Copy out every line of the records below word for word, keeping their order.

DATA SUPPLIED:
== == ==

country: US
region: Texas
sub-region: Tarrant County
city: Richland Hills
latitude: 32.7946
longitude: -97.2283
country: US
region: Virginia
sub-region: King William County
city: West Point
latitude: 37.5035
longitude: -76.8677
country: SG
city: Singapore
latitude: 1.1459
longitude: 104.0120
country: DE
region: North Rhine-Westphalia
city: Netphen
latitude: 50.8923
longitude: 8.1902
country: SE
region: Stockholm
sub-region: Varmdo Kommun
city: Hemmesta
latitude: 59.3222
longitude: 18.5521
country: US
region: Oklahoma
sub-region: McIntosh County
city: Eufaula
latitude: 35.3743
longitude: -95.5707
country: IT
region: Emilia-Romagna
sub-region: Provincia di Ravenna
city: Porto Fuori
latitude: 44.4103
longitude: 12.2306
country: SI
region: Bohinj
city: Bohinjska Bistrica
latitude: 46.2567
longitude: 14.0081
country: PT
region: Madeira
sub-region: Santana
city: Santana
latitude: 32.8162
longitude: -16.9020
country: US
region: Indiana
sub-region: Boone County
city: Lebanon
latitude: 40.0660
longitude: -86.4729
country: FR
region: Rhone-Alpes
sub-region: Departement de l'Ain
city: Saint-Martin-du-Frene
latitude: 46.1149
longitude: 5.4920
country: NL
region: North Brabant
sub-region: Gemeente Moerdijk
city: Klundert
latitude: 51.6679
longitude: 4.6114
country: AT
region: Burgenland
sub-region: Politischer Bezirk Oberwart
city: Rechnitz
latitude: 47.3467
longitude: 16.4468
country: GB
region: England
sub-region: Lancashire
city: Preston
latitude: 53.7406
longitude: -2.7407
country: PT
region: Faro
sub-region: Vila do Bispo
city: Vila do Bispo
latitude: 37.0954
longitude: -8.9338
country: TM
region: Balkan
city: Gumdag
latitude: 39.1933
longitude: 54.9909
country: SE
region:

== == ==

TASK OUTPUT:
country: US
region: Texas
sub-region: Tarrant County
city: Richland Hills
latitude: 32.7946
longitude: -97.2283
country: US
region: Virginia
sub-region: King William County
city: West Point
latitude: 37.5035
longitude: -76.8677
country: SG
city: Singapore
latitude: 1.1459
longitude: 104.0120
country: DE
region: North Rhine-Westphalia
city: Netphen
latitude: 50.8923
longitude: 8.1902
country: SE
region: Stockholm
sub-region: Varmdo Kommun
city: Hemmesta
latitude: 59.3222
longitude: 18.5521
country: US
region: Oklahoma
sub-region: McIntosh County
city: Eufaula
latitude: 35.3743
longitude: -95.5707
country: IT
region: Emilia-Romagna
sub-region: Provincia di Ravenna
city: Porto Fuori
latitude: 44.4103
longitude: 12.2306
country: SI
region: Bohinj
city: Bohinjska Bistrica
latitude: 46.2567
longitude: 14.0081
country: PT
region: Madeira
sub-region: Santana
city: Santana
latitude: 32.8162
longitude: -16.9020
country: US
region: Indiana
sub-region: Boone County
city: Lebanon
latitude: 40.0660
longitude: -86.4729
country: FR
region: Rhone-Alpes
sub-region: Departement de l'Ain
city: Saint-Martin-du-Frene
latitude: 46.1149
longitude: 5.4920
country: NL
region: North Brabant
sub-region: Gemeente Moerdijk
city: Klundert
latitude: 51.6679
longitude: 4.6114
country: AT
region: Burgenland
sub-region: Politischer Bezirk Oberwart
city: Rechnitz
latitude: 47.3467
longitude: 16.4468
country: GB
region: England
sub-region: Lancashire
city: Preston
latitude: 53.7406
longitude: -2.7407
country: PT
region: Faro
sub-region: Vila do Bispo
city: Vila do Bispo
latitude: 37.0954
longitude: -8.9338
country: TM
region: Balkan
city: Gumdag
latitude: 39.1933
longitude: 54.9909
country: SE
region:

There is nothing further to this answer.